R/deseq_2x3_polar.R

Defines functions polar_p2x3 getCols deseq_2x3_polar

Documented in deseq_2x3_polar

#' Convert 2x3 design DESeq2 objects to a volcano3d object
#'
#' This function is used instead of \code{\link{polar_coords}} if you have raw
#' RNA-Seq count data. It takes results from a 2x3 design DESeq2 analysis using
#' [deseq_2x3()]. Alternatively it will accept a list of 3 `DESeqDataSet` or
#' `DESeqResults` objects each with the same type of binary comparison across 3
#' groups. Statistical results are extracted and converted to a 'volc3d' object,
#' which can be directly plotted. Example usage would include comparing gene
#' expression against a binary outcome e.g. response vs non-response, across 3
#' drugs.
#'
#' @param object A named list of 3 objects of class 'DESeqDataSet', or a list of
#'   3 DESeq2 results dataframes generated by calling `DESeq2::results()`. Each
#'   object should contain the binary outcome comparison for each of the 3
#'   groups, e.g. group A response vs non-response, group B response vs
#'   non-response, group C etc. The names of the groups are taken from the list
#'   names.
#' @param pcutoff Cut-off for p-value significance
#' @param fc_cutoff Cut-off for fold change on radial axis
#' @param padj.method Can be `"qvalue"` or any method available in `p.adjust`.
#'   The option `"none"` is a pass-through.

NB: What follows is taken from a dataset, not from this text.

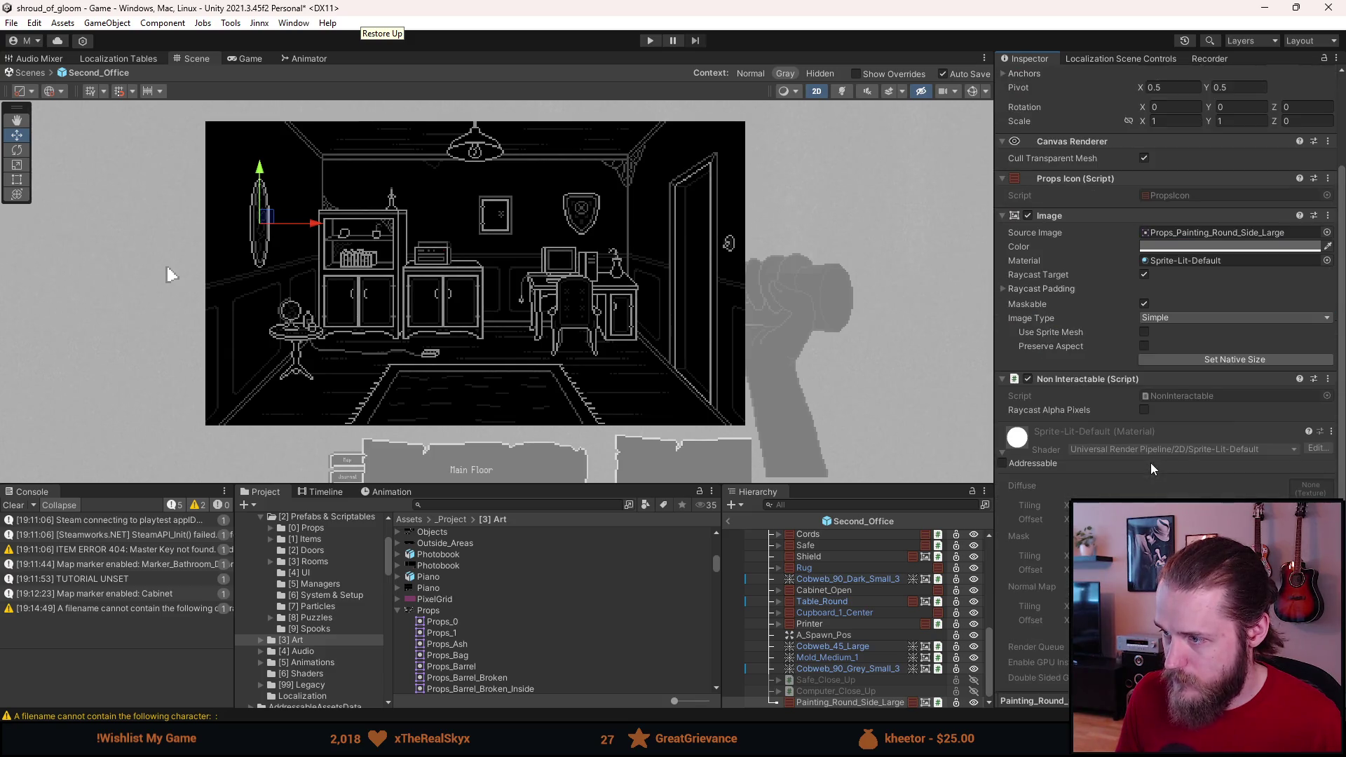
pyautogui.scroll(5, 1041, 556)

#' @param process Character value specifying colour process for statistical
#'   significant genes: "positive" specifies genes are coloured if fold change
#'   is >0; "negative" for genes with fold change <0 (note that for clarity the
#'   polar position is altered so that genes along each axis have the most
#'   strongly negative fold change values); or "two.sided" which is a compromise
#'   in which positive genes are labelled as before but genes with negative fold
#'   changes and significant p-values have an inverted colour scheme.

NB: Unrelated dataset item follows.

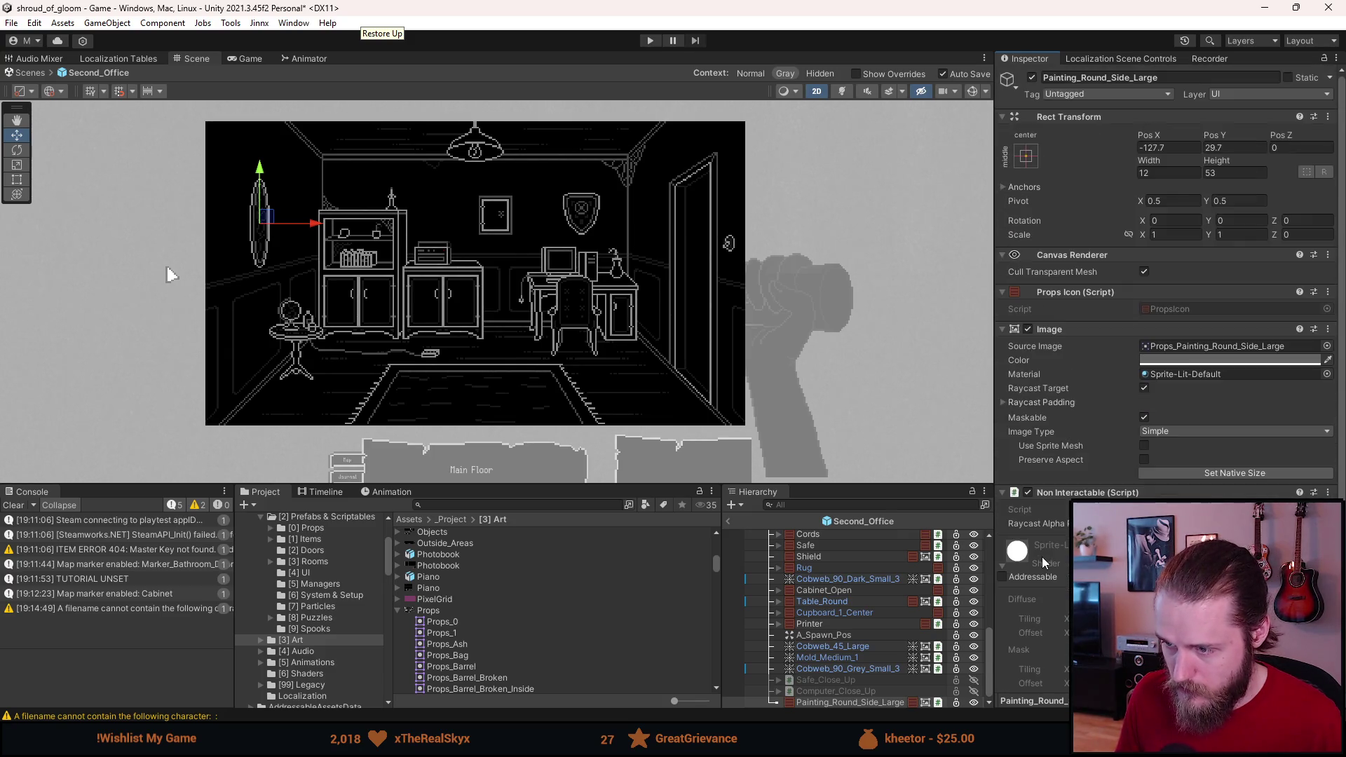
pyautogui.click(860, 701)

#' @param scheme Vector of colours starting with non-significant genes/variables
#' @param labs Optional character vector for labelling groups. Default `NULL`
#'   leads to abbreviated labels based on levels in `outcome` using
#'   [abbreviate()]. A vector of length 3 with custom abbreviated names for the
#'   outcome levels can be supplied. Otherwise a vector length 8 is expected, of
#'   the form "ns", "A+", "A+B+", "B+", "B+C+", "C+", "A+C+", "A+B+C+", where
#'   "ns" means non-significant and A, B, C refer to levels 1, 2, 3 in
#'   `outcome`, and must be in the correct order.
#' @details
#' This function generates a 'volc3d' class object for visualising a 2x3 way
#' analysis for RNA-Seq data. For usual workflow it is typically preceded by a
#' call to [deseq_2x3()] which runs the 3x DESeq2 analyses required.
#' 
#' Scaled polar coordinates are based on the DESeq2 statistic for each group
#' comparison. Unscaled polar coordinates are generated using the log2 fold
#' change for each group comparison.
#' 
#' The z axis for 3d volcano plots does not have as clear a corollary in 2x3
#' analysis as for the standard 3-way analysis (which uses the likelihood ratio
#' test for the 3 groups). For 2x3 polar analysis the smallest p-value from the
#' 3 group pairwise comparisons for each gene is used to generate a z coordinate
#' as -log10(p-value).
#' 
#' The colour scheme is not as straightforward as for the standard polar plot
#' and volcano3D plot since genes (or attributes) can be significantly up or
#' downregulated in the response comparison for each of the 3 groups.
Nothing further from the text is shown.